WHAT THIS TASK INVOLVES ::
Among the entries below, one line contains "Annual screening mammography" and another contains "Image type: full-field". Transcribe those two lines and every line between them, exactly.

DATA PROVIDED ::
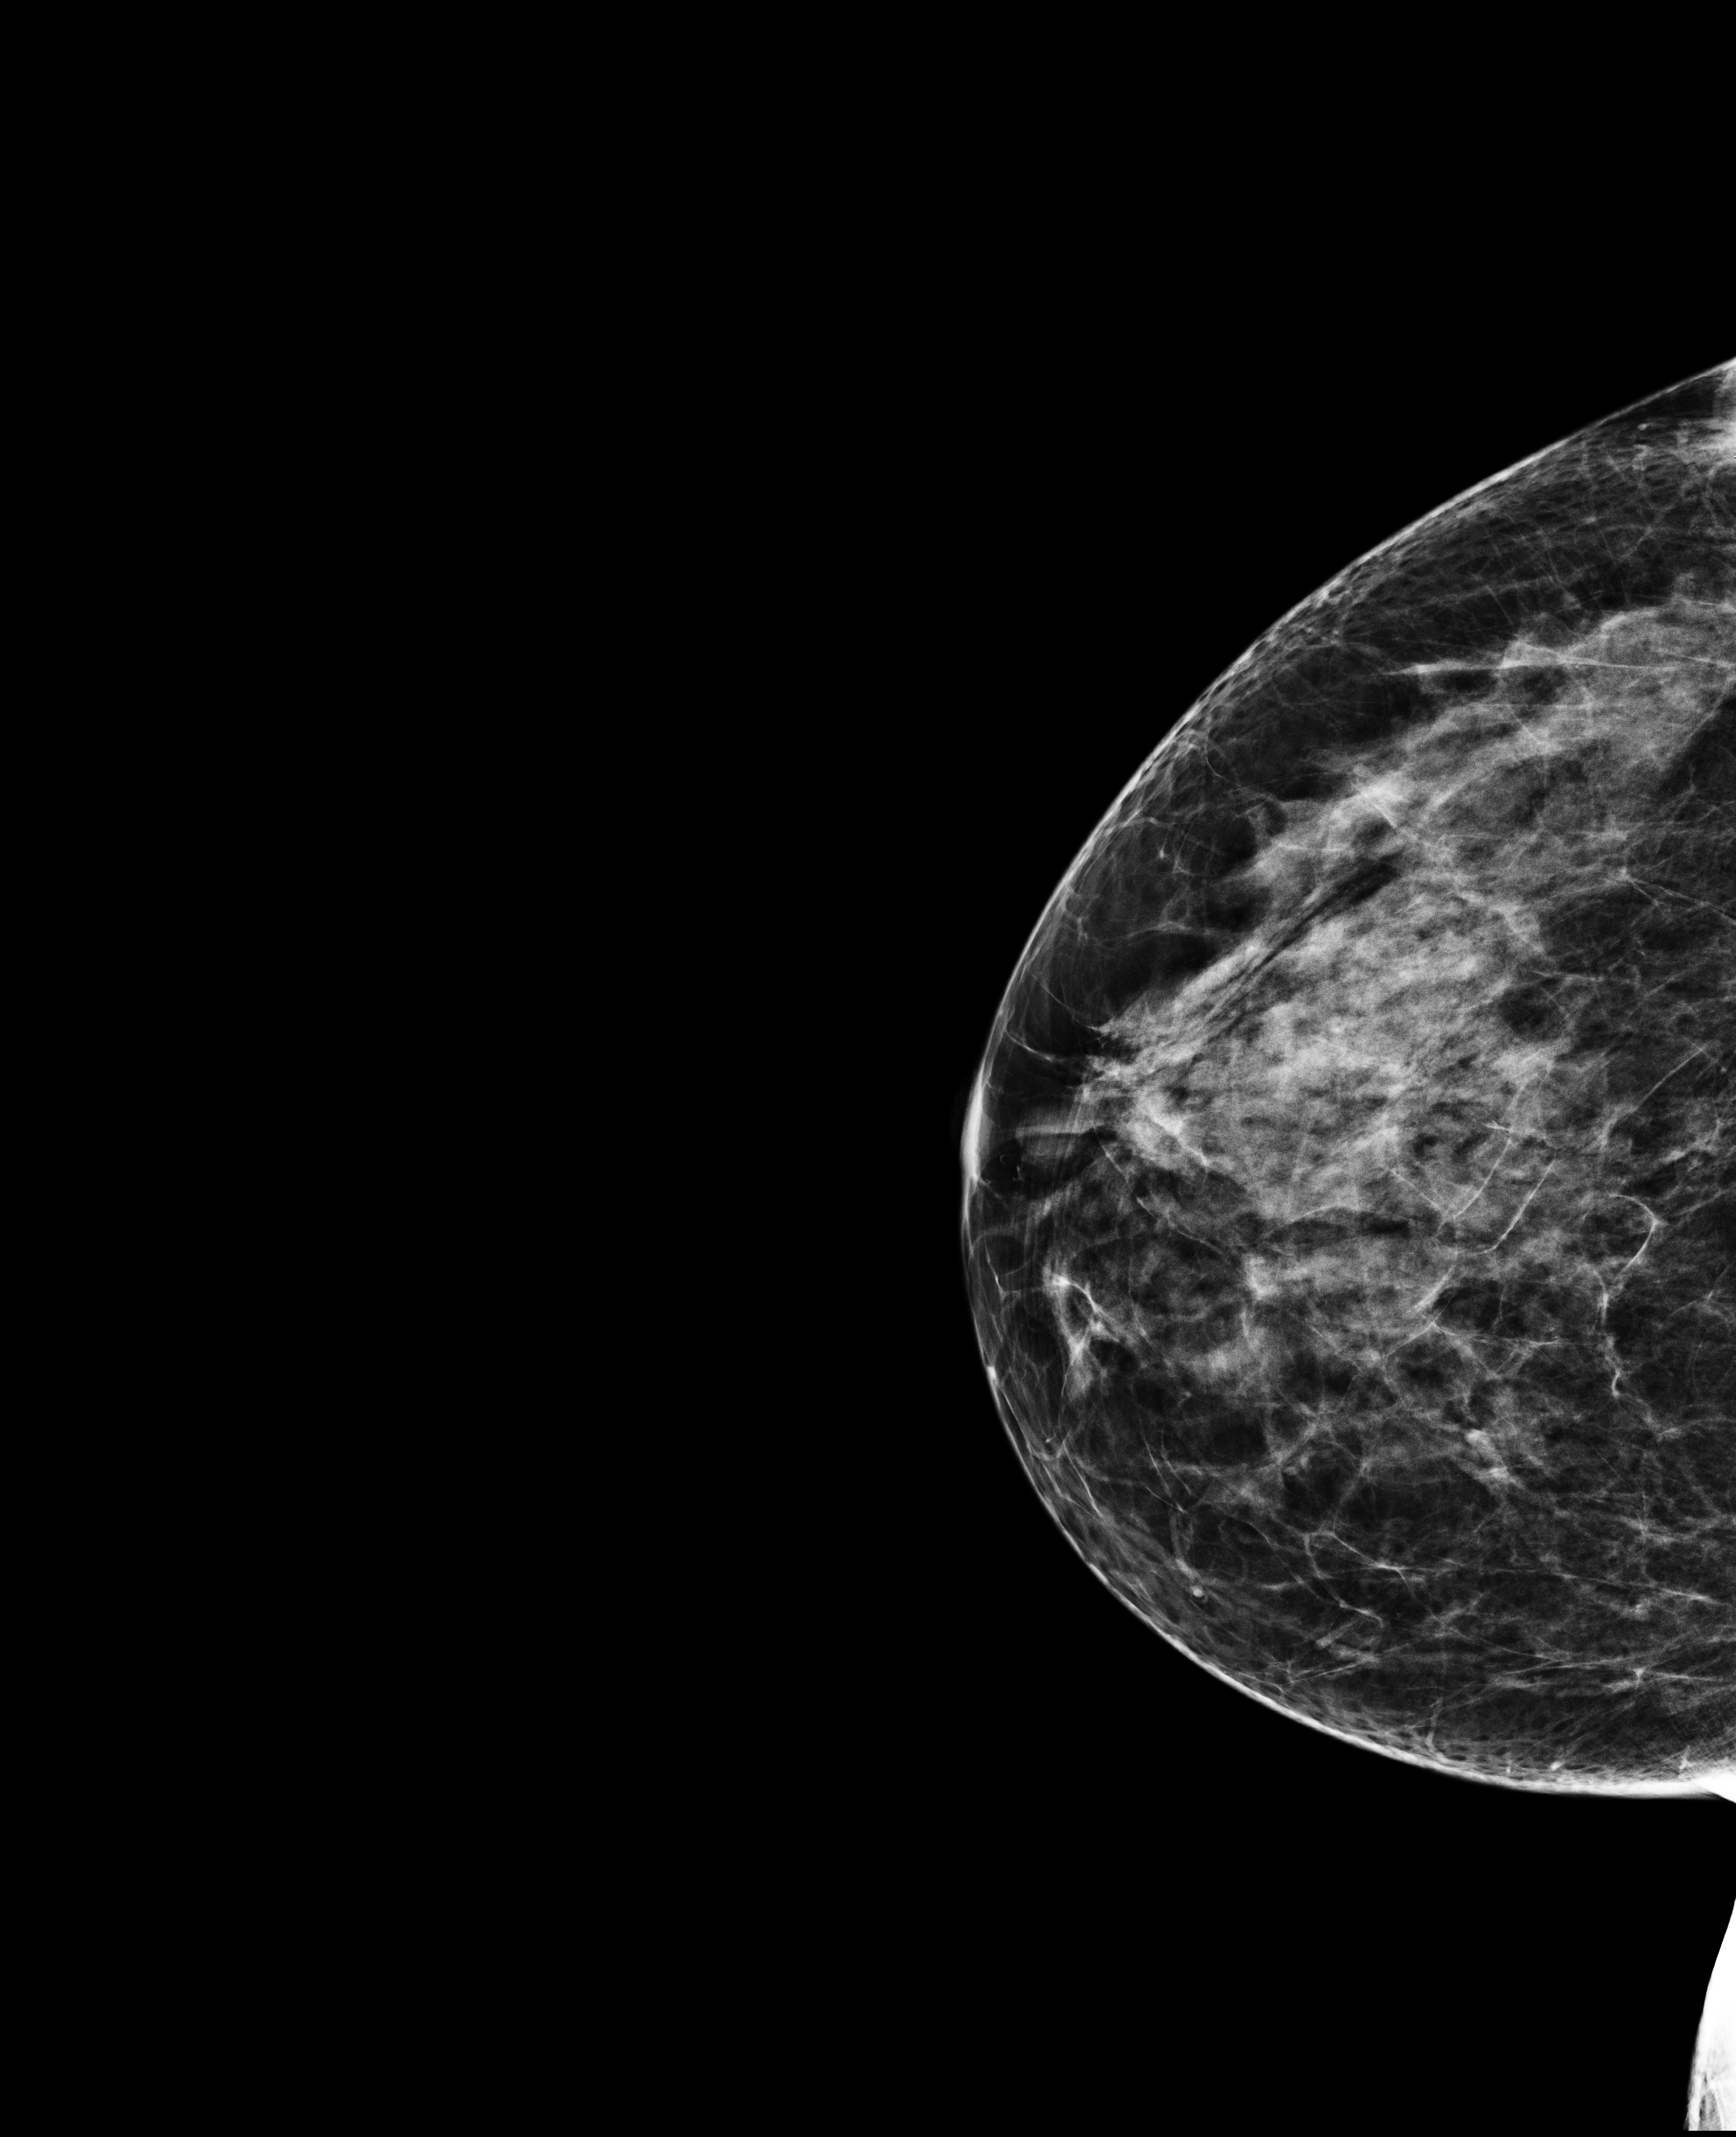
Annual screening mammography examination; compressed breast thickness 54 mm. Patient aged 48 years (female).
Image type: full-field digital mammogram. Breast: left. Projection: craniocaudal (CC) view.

...

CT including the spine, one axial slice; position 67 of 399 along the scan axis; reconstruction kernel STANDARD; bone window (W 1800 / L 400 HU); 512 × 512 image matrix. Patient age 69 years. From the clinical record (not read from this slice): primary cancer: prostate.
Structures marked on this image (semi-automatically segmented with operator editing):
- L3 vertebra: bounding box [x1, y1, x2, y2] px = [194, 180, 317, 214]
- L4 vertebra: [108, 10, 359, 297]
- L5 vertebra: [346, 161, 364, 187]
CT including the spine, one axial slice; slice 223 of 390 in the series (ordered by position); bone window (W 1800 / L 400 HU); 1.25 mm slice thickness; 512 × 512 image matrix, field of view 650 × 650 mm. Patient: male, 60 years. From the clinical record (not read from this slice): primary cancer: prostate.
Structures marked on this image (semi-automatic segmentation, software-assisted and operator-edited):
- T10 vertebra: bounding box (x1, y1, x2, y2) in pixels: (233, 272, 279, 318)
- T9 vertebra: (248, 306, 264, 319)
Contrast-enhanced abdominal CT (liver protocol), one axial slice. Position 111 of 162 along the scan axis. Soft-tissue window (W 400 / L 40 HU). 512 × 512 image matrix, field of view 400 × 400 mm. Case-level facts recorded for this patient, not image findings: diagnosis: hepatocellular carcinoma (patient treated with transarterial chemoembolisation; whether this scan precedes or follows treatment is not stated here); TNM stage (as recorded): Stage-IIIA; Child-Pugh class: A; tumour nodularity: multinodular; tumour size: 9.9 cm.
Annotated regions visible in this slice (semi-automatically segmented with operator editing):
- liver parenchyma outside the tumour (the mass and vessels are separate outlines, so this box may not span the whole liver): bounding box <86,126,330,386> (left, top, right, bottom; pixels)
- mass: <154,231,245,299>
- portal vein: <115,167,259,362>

...

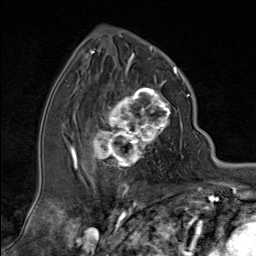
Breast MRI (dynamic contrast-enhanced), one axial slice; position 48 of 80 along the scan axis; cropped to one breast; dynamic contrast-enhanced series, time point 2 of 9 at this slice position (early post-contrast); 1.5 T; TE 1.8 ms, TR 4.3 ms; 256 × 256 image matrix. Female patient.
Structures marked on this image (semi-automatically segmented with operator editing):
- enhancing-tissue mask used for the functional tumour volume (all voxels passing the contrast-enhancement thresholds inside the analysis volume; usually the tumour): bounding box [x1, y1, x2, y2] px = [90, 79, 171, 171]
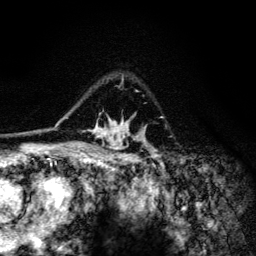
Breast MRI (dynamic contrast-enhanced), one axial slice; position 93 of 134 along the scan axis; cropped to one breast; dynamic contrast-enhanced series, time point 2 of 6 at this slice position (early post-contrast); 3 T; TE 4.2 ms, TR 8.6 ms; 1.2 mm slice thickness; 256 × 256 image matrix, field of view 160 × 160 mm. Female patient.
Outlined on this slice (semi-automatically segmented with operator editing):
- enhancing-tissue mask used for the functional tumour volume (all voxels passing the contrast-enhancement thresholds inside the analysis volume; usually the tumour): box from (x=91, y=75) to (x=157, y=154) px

EXERCISE SOLUTION ::
Annual screening mammography examination; compressed breast thickness 54 mm. Patient aged 48 years (female).
Image type: full-field digital mammogram. Breast: left. Projection: craniocaudal (CC) view.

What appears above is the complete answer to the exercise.